Atatürk o dönemde köylünün üretici gücünün önemini şu sözleriyle de vurgulamıştır:
‘Eğer milletimizin büyük bölümü çiftçi olmasaydı, biz bugün dünya üzerinde olmayacaktık.’
Atatürk, bu değerli insanları, çağdaş uygarlık yolunda aydınlatabilmek için, Köy Enstitüleri’nin kuruluşunun temelini attı.
Köy çocuklarını bu yatılı okullarda eğittik, her köye bir öğretmen göndermeye başladık.
Köylere giden öğretmenler kendi okuduğu Köy Enstitüleri’nin inşaatında çalıştığı gibi, gittiği köylerde de köy okullarının yapımında çalıştı.
Köylüyü çağdaş uygarlık yolunda aydınlatmaya, köydeki üretimi geliştirmeye, modernleşmesine katkıda bulunmaya, sağlık sorunlarını çözmeye başladı.
Köylerde, devletimizin, milletimizin bağımsızlığının sembolü olan Türk Bayrağı okullarda dalgalanmaya, İstiklal Marşımız okunmaya başladı. Milli bayramlar kutlanmaya başladı. Bayramlarda el ele halaylar çekilmeye, zeybekler oynanmaya başladı, neşeyle, coşkuyla, gururla. İşte bunlar; birliği, beraberliği, kardeşliği, sevinç ve keder duygularını birlikte yaşamayı, kısacası millet olmayı öğretti bize.

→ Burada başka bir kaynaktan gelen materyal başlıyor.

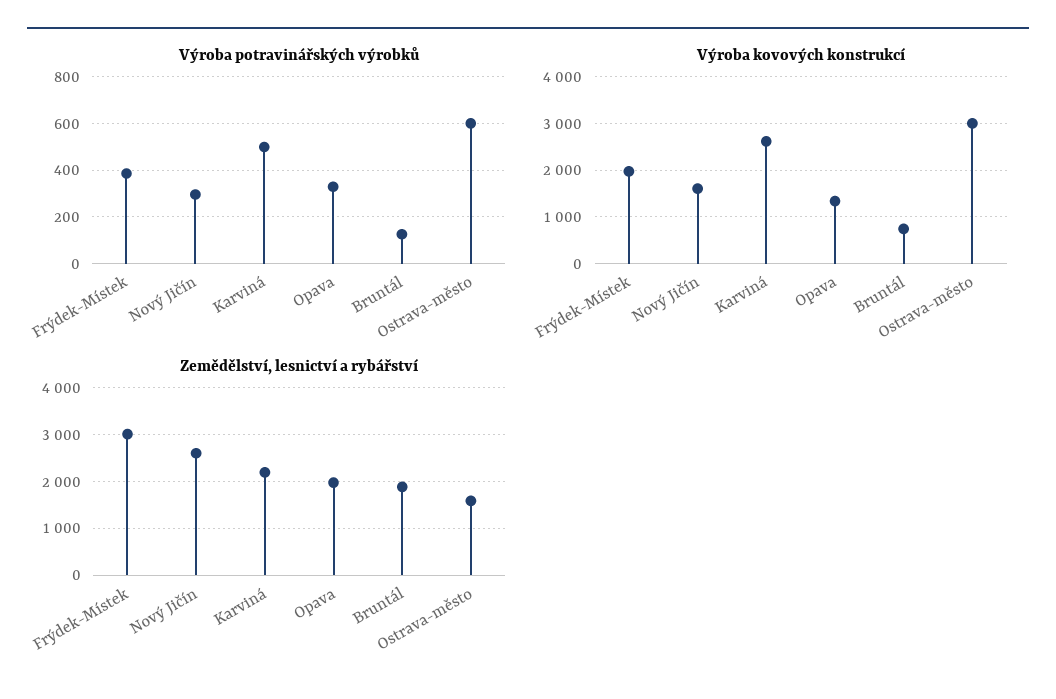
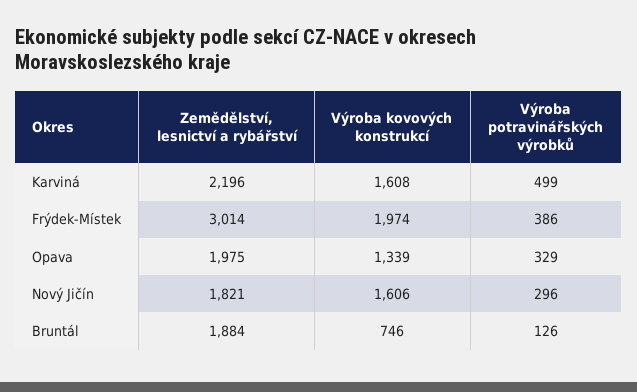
Výroba potravinářských výrobků, Ostrava-město: 600 -> none
Výroba kovových konstrukcí, Karviná: 2600 -> 1608
Výroba kovových konstrukcí, Ostrava-město: 3000 -> none
Zemědělství, lesnictví a rybářství, Nový Jičín: 2600 -> 1821
Zemědělství, lesnictví a rybářství, Ostrava-město: 1600 -> none

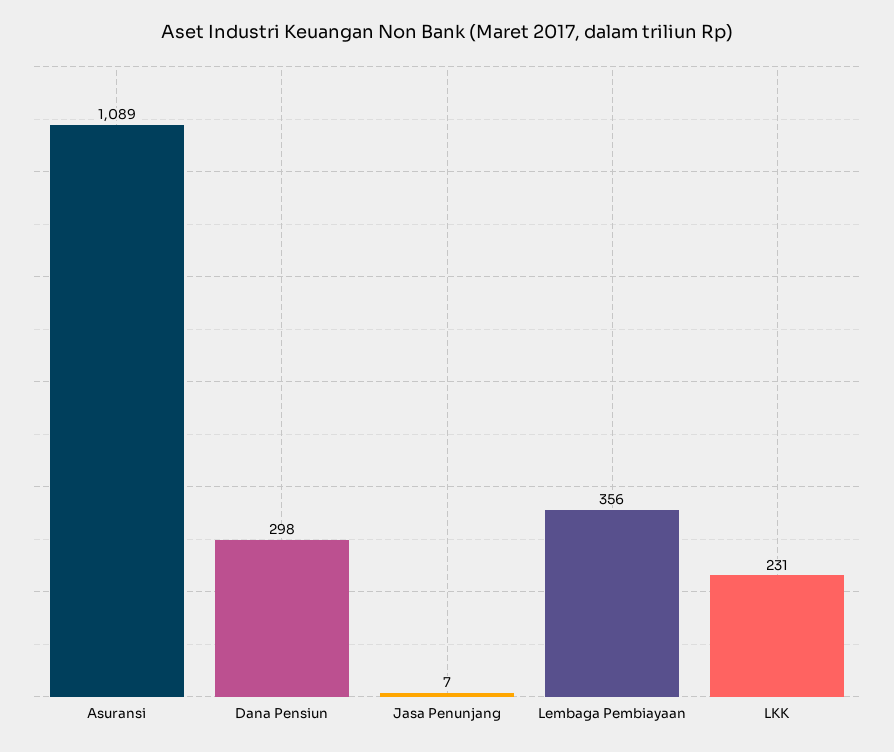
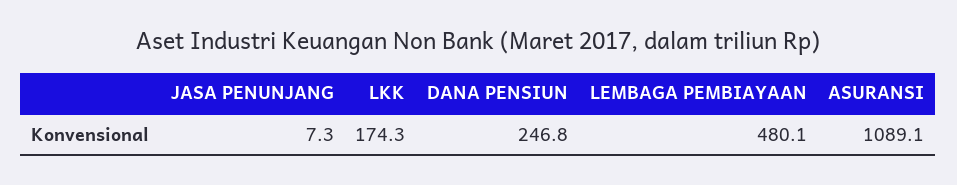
Dana Pensiun: 298 -> 246.8
Lembaga Pembiayaan: 356 -> 480.1
LKK: 231 -> 174.3

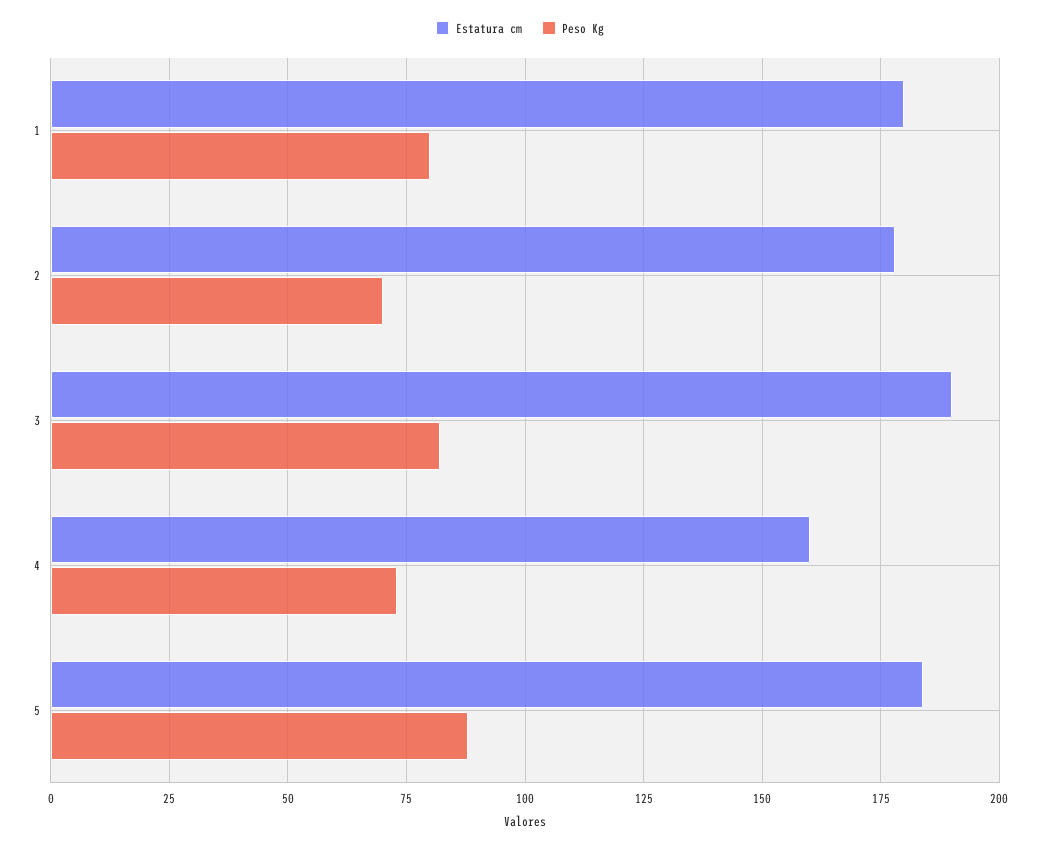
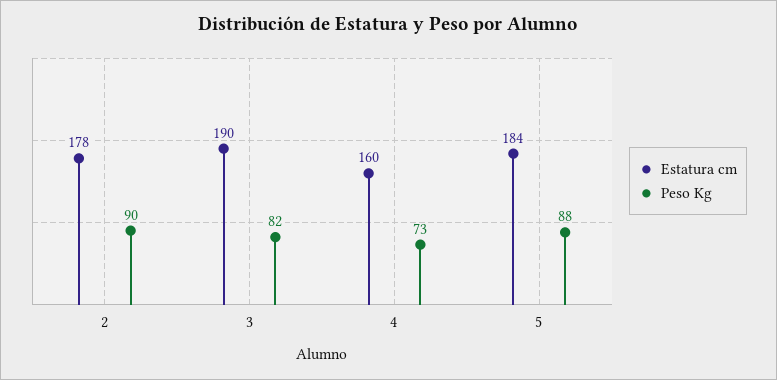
Estatura cm, 1: 180 -> none
Peso Kg, 1: 80 -> none
Peso Kg, 2: 70 -> 90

Çağdaş uygarlığa erişmenin yolunun eğitimden, aydınlanmadan, üretimden geçtiğini öğretti. Yükselmenin yolunun, Atatürk’ün yolu olduğunu öğretti bize.
Cumhuriyetimizin 100. yılını kutlamaya hazırlanıyoruz ama biliyor musunuz? Bugün yurdumuzun belki de binlerce köyünde İstiklal Marşı okunmuyor. Milli bayramlar kutlanmıyor. Devletin, milletin bağımsızlığının sembolü olan Türk Bayrağı dalgalanmıyor.
Neden mi? Çünkü köylerdeki okulları kapattık. Köylerdeki aydınlanmanın sembolü olan öğretmenlerimizi geri aldık. Hâlâ daha, öğrenci sayısı 10’un altına düşse de şu köyün de okulunu kapatsak diye bakar olduk.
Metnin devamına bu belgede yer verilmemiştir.